── Provided information ──

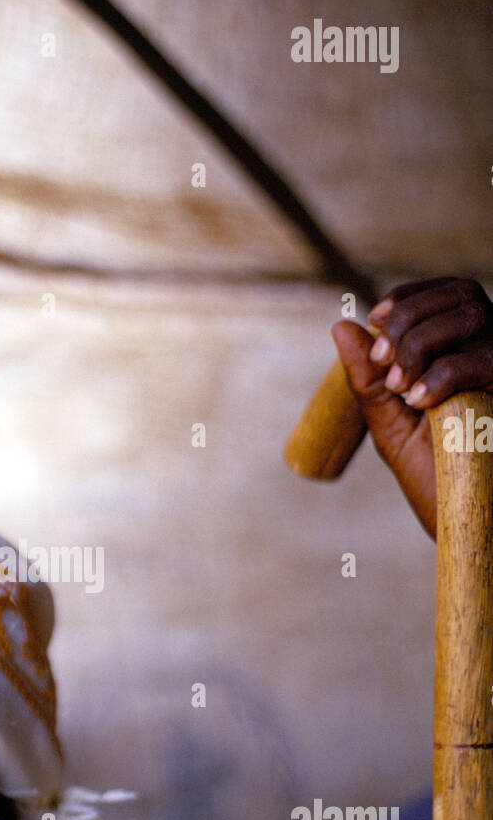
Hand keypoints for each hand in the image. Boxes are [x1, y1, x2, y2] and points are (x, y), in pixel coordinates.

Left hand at [332, 278, 492, 538]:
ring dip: (423, 342)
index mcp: (464, 352)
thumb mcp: (392, 426)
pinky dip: (443, 373)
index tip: (376, 320)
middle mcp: (490, 353)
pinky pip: (483, 360)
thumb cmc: (437, 479)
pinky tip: (419, 400)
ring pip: (473, 316)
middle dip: (410, 319)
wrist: (473, 525)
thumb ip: (368, 380)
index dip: (410, 297)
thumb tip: (341, 327)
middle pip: (460, 294)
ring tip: (401, 388)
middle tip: (383, 360)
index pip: (445, 294)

───

For the lines above, output exactly those from the line containing "index mcp: (464, 352)" through the line containing "middle pip: (460, 294)", and skip the others.

index mcp: (464, 352)
thumb mcp: (392, 426)
pinky dip: (443, 373)
index tip: (376, 320)
middle mcp: (490, 353)
pinky pip: (483, 360)
thumb cmc: (437, 479)
pinky tip: (419, 400)
ring pip: (473, 316)
middle dip: (410, 319)
wrist: (473, 525)
thumb ip: (368, 380)
index dip: (410, 297)
thumb tip: (341, 327)
middle pip: (460, 294)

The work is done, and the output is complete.